Segundo fontes consultadas, no curto prazo o adiamento deve dar um fôlego extra ao dólar, já que a moeda norte-americana vinha sendo castigada justamente pela expectativa de entrada de recursos no País. "Ainda tem a operação do Banco do Brasil, que deve levantar cerca de R$ 10 bilhões no mercado, mas a menina dos olhos era a Petrobras", comenta um estrategista de câmbio, ressaltando que não está descartada a tendência de valorização do real no médio prazo. "Uma eventual alta do dólar no curto prazo não tem garantia de sustentação", diz.

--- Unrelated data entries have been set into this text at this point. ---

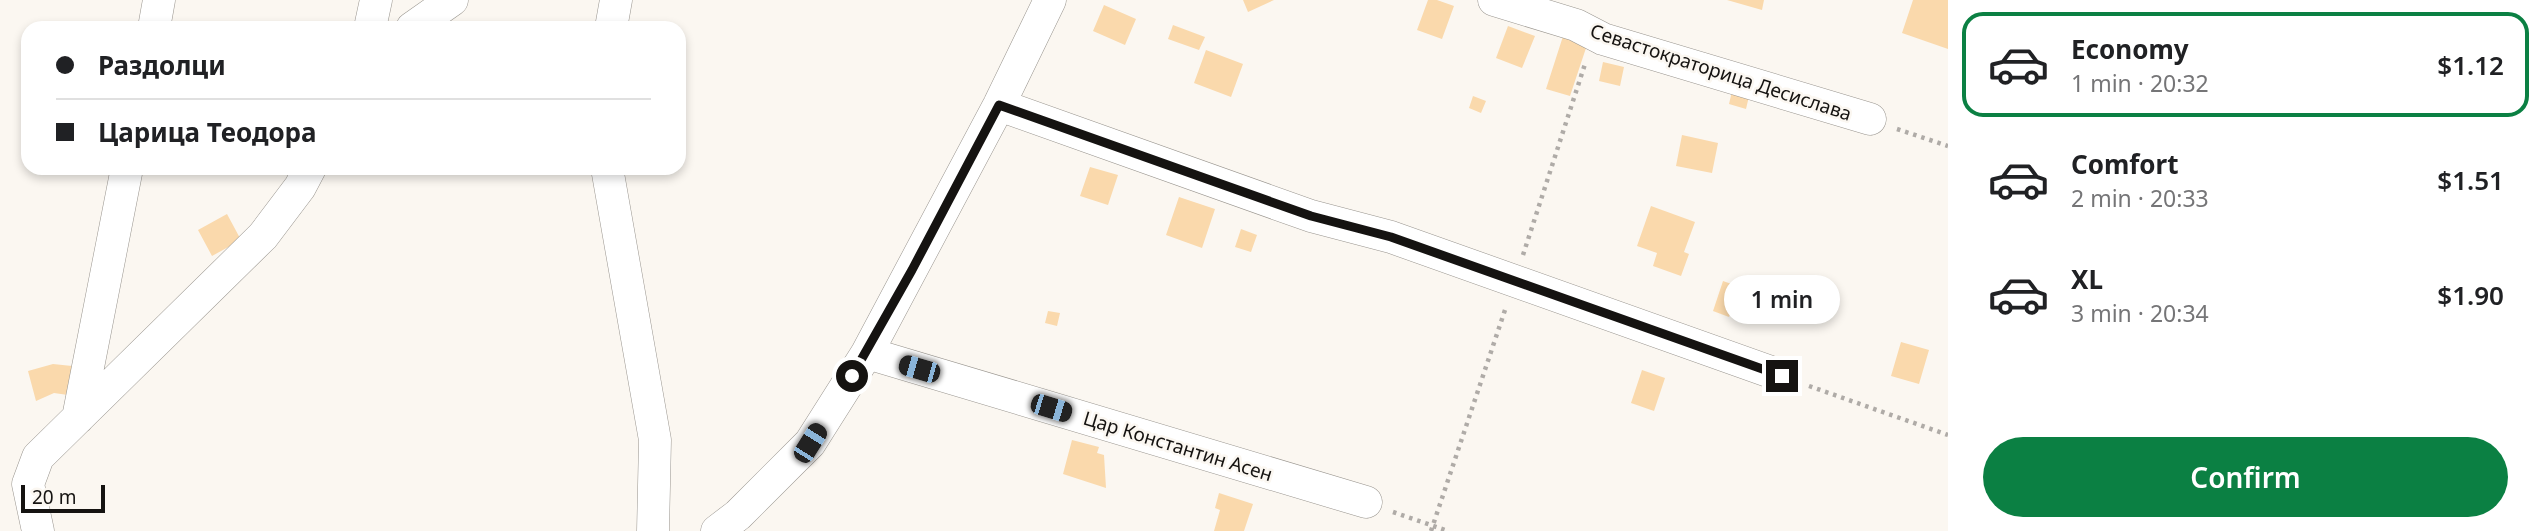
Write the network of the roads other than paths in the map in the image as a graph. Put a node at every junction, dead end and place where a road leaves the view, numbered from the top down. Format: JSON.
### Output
{"nodes":[{"id":1,"x":159,"y":0,"type":"edge"},
{"id":2,"x":376,"y":0,"type":"edge"},
{"id":3,"x":452,"y":0,"type":"edge"},
{"id":4,"x":617,"y":0,"type":"edge"},
{"id":5,"x":1051,"y":0,"type":"edge"},
{"id":6,"x":1493,"y":0,"type":"edge"},
{"id":7,"x":155,"y":21,"type":"edge"},
{"id":8,"x":372,"y":21,"type":"edge"},
{"id":9,"x":422,"y":21,"type":"edge"},
{"id":10,"x":612,"y":21,"type":"edge"},
{"id":11,"x":999,"y":105,"type":"junction"},
{"id":12,"x":1870,"y":119,"type":"road end"},
{"id":13,"x":126,"y":175,"type":"edge"},
{"id":14,"x":306,"y":175,"type":"edge"},
{"id":15,"x":608,"y":175,"type":"edge"},
{"id":16,"x":867,"y":353,"type":"junction"},
{"id":17,"x":1782,"y":376,"type":"road end"},
{"id":18,"x":78,"y":418,"type":"junction"},
{"id":19,"x":1366,"y":502,"type":"road end"},
{"id":20,"x":38,"y":531,"type":"edge"},
{"id":21,"x":653,"y":531,"type":"edge"},
{"id":22,"x":716,"y":531,"type":"edge"}],
"edges":[{"from":1,"to":7,"type":"street"},
{"from":2,"to":8,"type":"street"},
{"from":3,"to":9,"type":"street"},
{"from":4,"to":10,"type":"street"},
{"from":5,"to":11,"type":"street"},
{"from":6,"to":12,"type":"street","name":"Севастократорица Десислава"},
{"from":11,"to":16,"type":"street"},
{"from":11,"to":17,"type":"street"},
{"from":13,"to":18,"type":"street"},
{"from":14,"to":18,"type":"street"},
{"from":15,"to":21,"type":"street"},
{"from":16,"to":19,"type":"street","name":"Цар Константин Асен"},
{"from":16,"to":22,"type":"street"},
{"from":18,"to":20,"type":"street"}]}
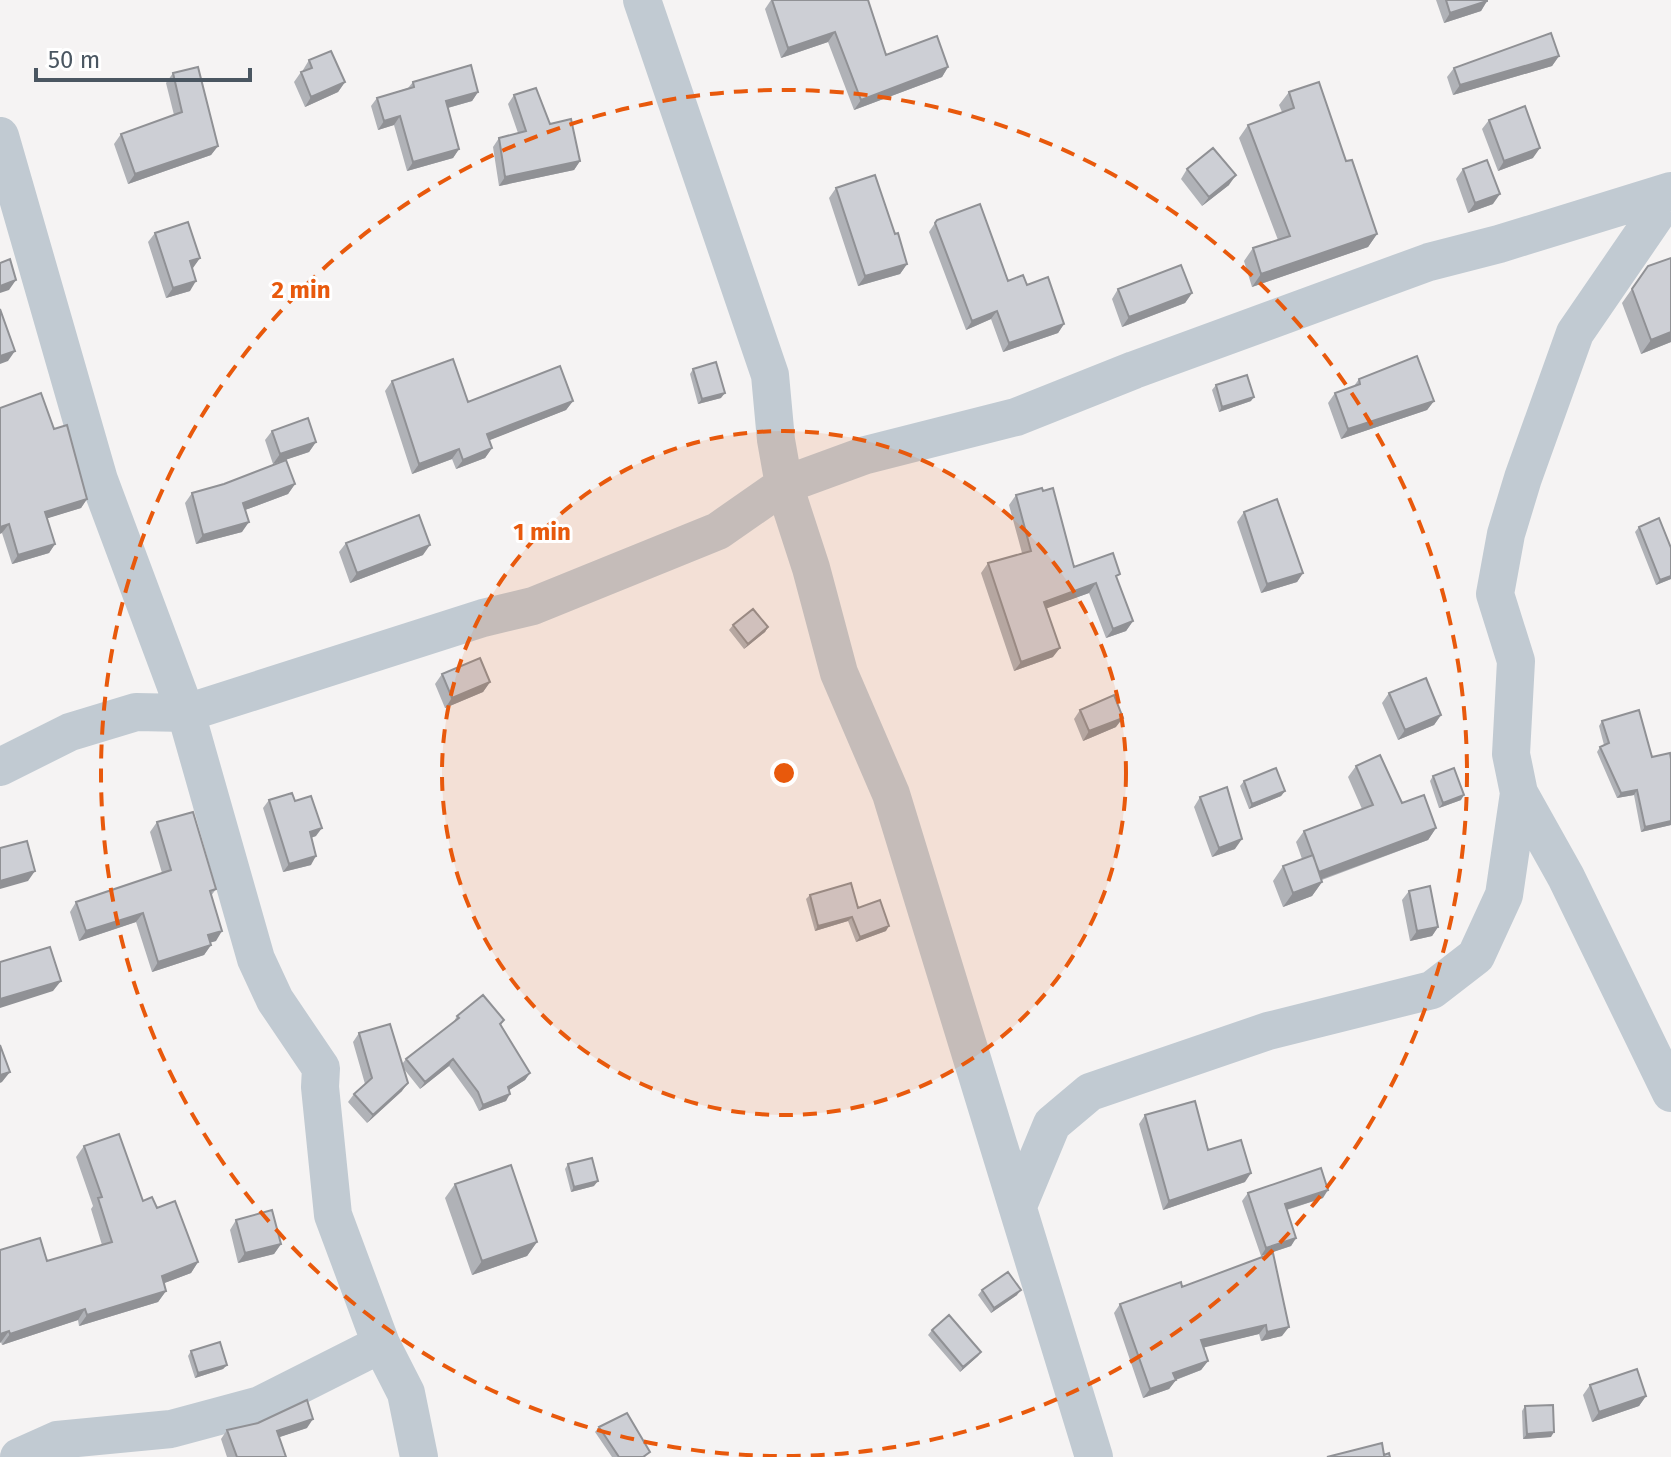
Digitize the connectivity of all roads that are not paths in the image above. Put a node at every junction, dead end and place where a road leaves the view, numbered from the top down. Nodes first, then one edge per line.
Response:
1 (642, 0) edge
2 (0, 136) edge
3 (1671, 192) edge
4 (784, 485) junction
5 (186, 713) junction
6 (0, 767) edge
7 (1519, 793) junction
8 (1671, 1093) edge
9 (1018, 1206) junction
10 (381, 1344) junction
11 (19, 1457) edge
12 (419, 1457) edge
13 (1094, 1457) edge

1 - 4 street
2 - 5 street
3 - 4 street
3 - 7 street
4 - 5 street
4 - 9 street
5 - 6 street
5 - 10 street
7 - 8 street
7 - 9 street
9 - 13 street
10 - 11 street
10 - 12 street

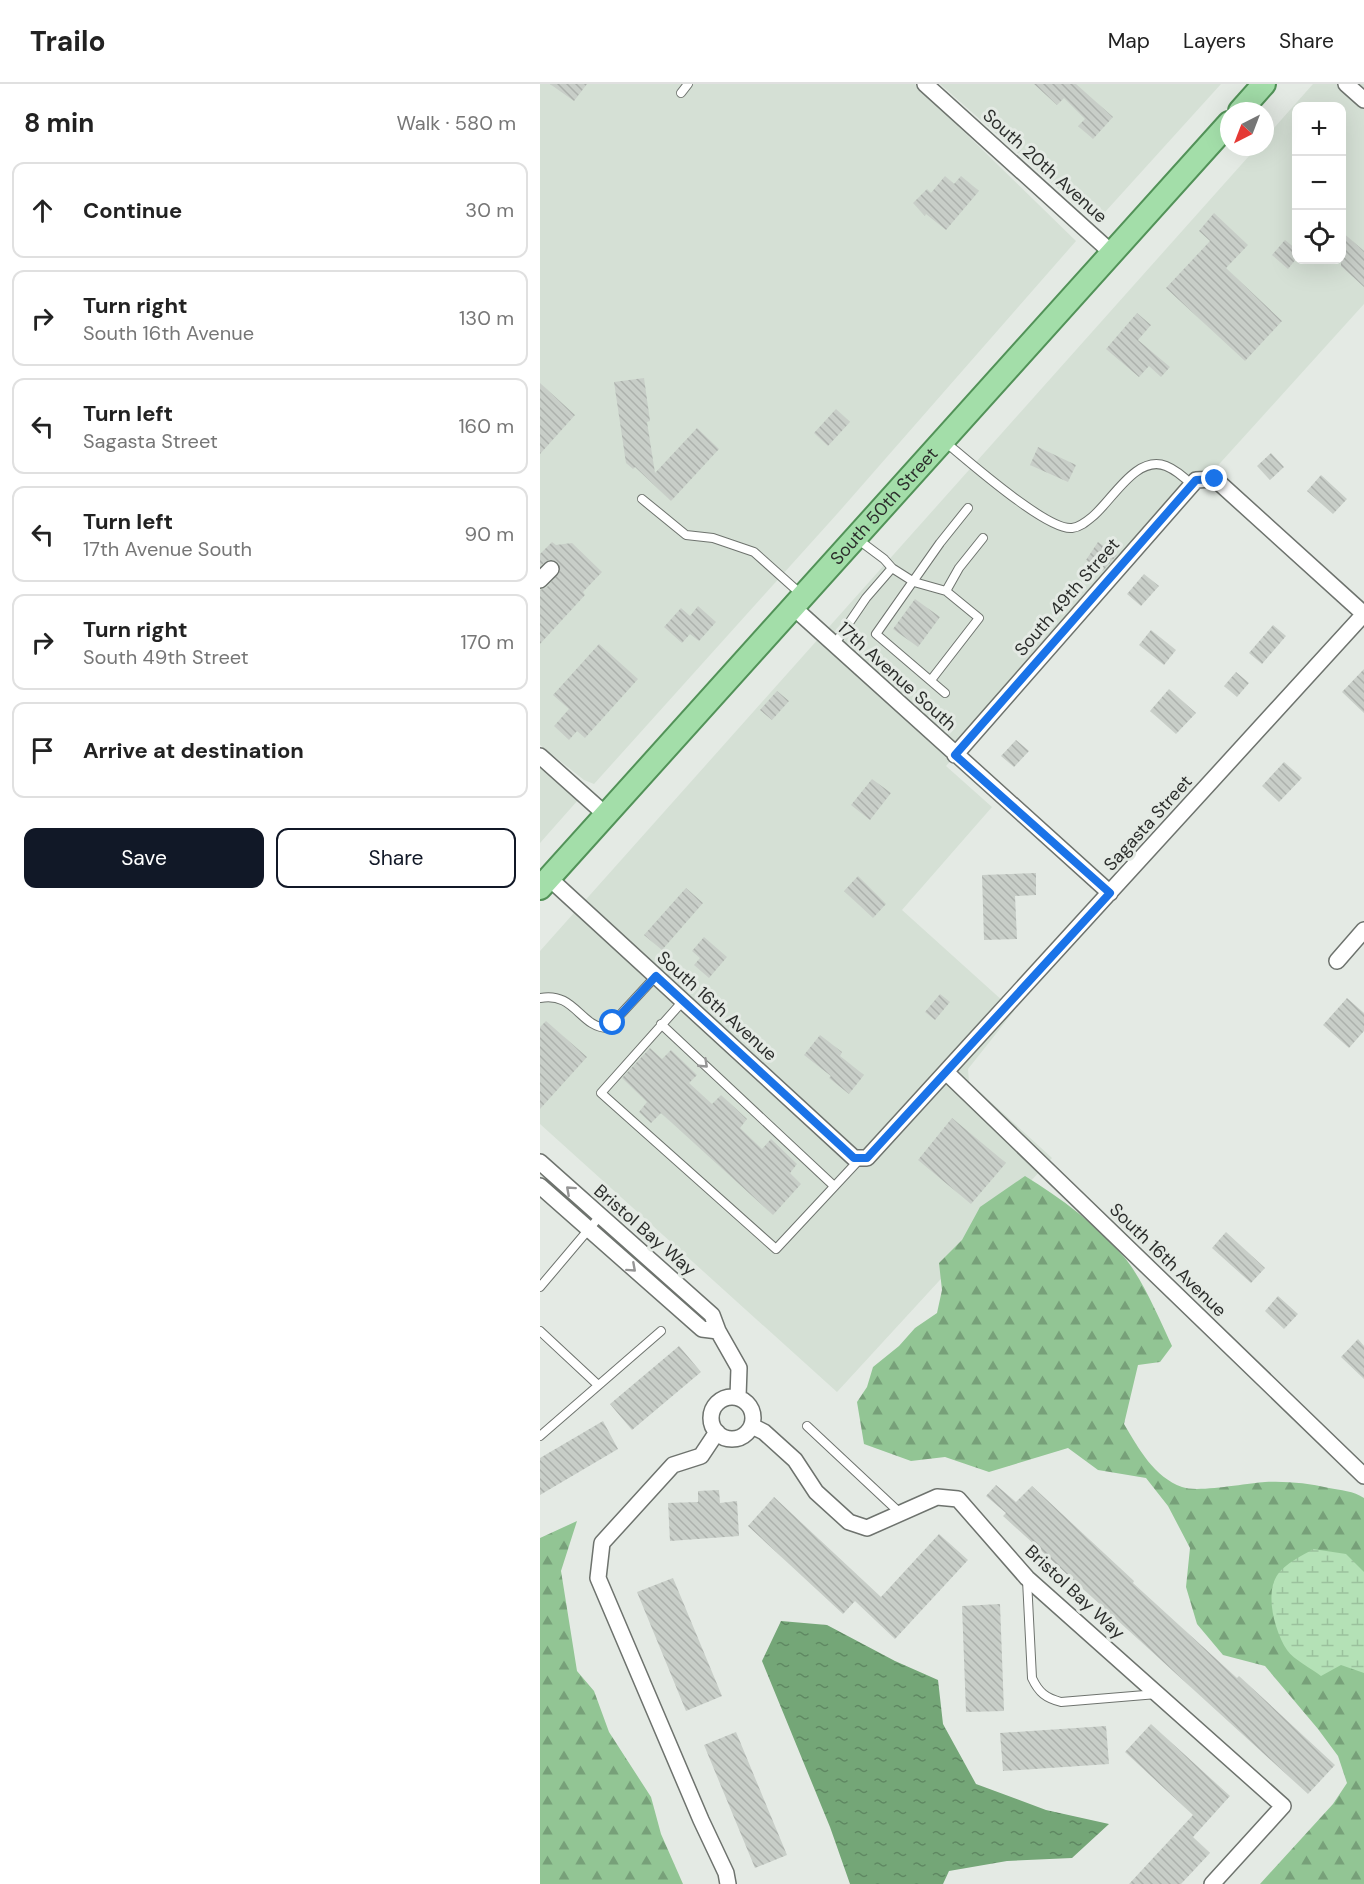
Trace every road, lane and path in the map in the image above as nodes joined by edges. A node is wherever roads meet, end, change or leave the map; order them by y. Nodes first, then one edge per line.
1 (688, 84) edge
2 (926, 84) edge
3 (1264, 84) edge
4 (1346, 84) edge
5 (681, 93) dead end
6 (1364, 100) edge
7 (1248, 102) edge
8 (1220, 133) edge
9 (1112, 253) junction
10 (943, 440) junction
11 (1192, 485) junction
12 (642, 499) dead end
13 (968, 508) dead end
14 (856, 537) junction
15 (983, 538) dead end
16 (892, 568) junction
17 (914, 582) junction
18 (946, 591) junction
19 (798, 602) junction
20 (1364, 614) edge
21 (834, 645) junction
22 (931, 680) junction
23 (945, 693) dead end
24 (955, 755) junction
25 (540, 756) edge
26 (606, 815) junction
27 (544, 883) edge
28 (1110, 893) junction
29 (1364, 930) edge
30 (1337, 960) dead end
31 (656, 976) junction
32 (540, 998) edge
33 (683, 1001) junction
34 (661, 1024) junction
35 (946, 1072) junction
36 (860, 1159) junction
37 (540, 1162) edge
38 (540, 1186) edge
39 (834, 1186) junction
40 (600, 1216) junction
41 (589, 1229) junction
42 (540, 1287) edge
43 (540, 1331) edge
44 (661, 1331) dead end
45 (718, 1331) junction
46 (598, 1385) junction
47 (738, 1397) junction
48 (752, 1426) junction
49 (807, 1426) dead end
50 (717, 1432) junction
51 (540, 1436) edge
52 (1364, 1476) edge
53 (900, 1513) junction
54 (1027, 1578) junction
55 (1158, 1694) junction
56 (728, 1884) edge
57 (1212, 1884) edge

1 - 5 lane
2 - 9 street, South 20th Avenue
3 - 7 main road
4 - 6 street
8 - 9 main road, South 50th Street
9 - 10 main road, South 50th Street
10 - 11 lane
10 - 14 main road, South 50th Street
11 - 20 street
11 - 24 street, South 49th Street
12 - 19 lane
13 - 17 lane
14 - 16 lane
14 - 19 main road, South 50th Street
15 - 18 lane
16 - 17 lane
16 - 21 lane
17 - 18 lane
17 - 22 lane
18 - 22 lane
19 - 21 street, 17th Avenue South
19 - 26 main road, South 50th Street
20 - 28 street, Sagasta Street
21 - 24 street, 17th Avenue South
22 - 23 lane
24 - 28 street, 17th Avenue South
25 - 26 street
26 - 27 main road, South 50th Street
27 - 31 street, South 16th Avenue
28 - 35 street, Sagasta Street
29 - 30 street
31 - 32 lane
31 - 33 street, South 16th Avenue
33 - 34 lane
33 - 36 street, South 16th Avenue
34 -> 39 lane
34 - 39 lane
35 - 36 street, Sagasta Street
35 - 52 street, South 16th Avenue
36 - 39 lane
40 -> 37 street, Bristol Bay Way
38 - 41 street, Bristol Bay Way
40 - 41 lane
40 - 45 street, Bristol Bay Way
41 - 42 lane
41 -> 45 street, Bristol Bay Way
43 - 46 lane
44 - 46 lane
45 - 47 street, Bristol Bay Way
46 - 51 lane
47 - 48 street
47 - 50 street
48 - 50 street
48 - 53 street, Bristol Bay Way
49 - 53 lane
50 - 56 street
53 - 54 street, Bristol Bay Way
54 - 55 street, Bristol Bay Way
54 - 55 lane
55 - 57 street, Bristol Bay Way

Os agentes também vão acompanhar os movimentos vindos do exterior. O destaque do dia é a reunião do Federal Reserve (Fed, o banco central dos EUA), que não deve trazer surpresas sobre a taxa básica de juros do país. "A manutenção do nível atual dos juros nos EUA segue como suporte ao dólar, principalmente porque a Europa está titubeando", afirmou uma fonte.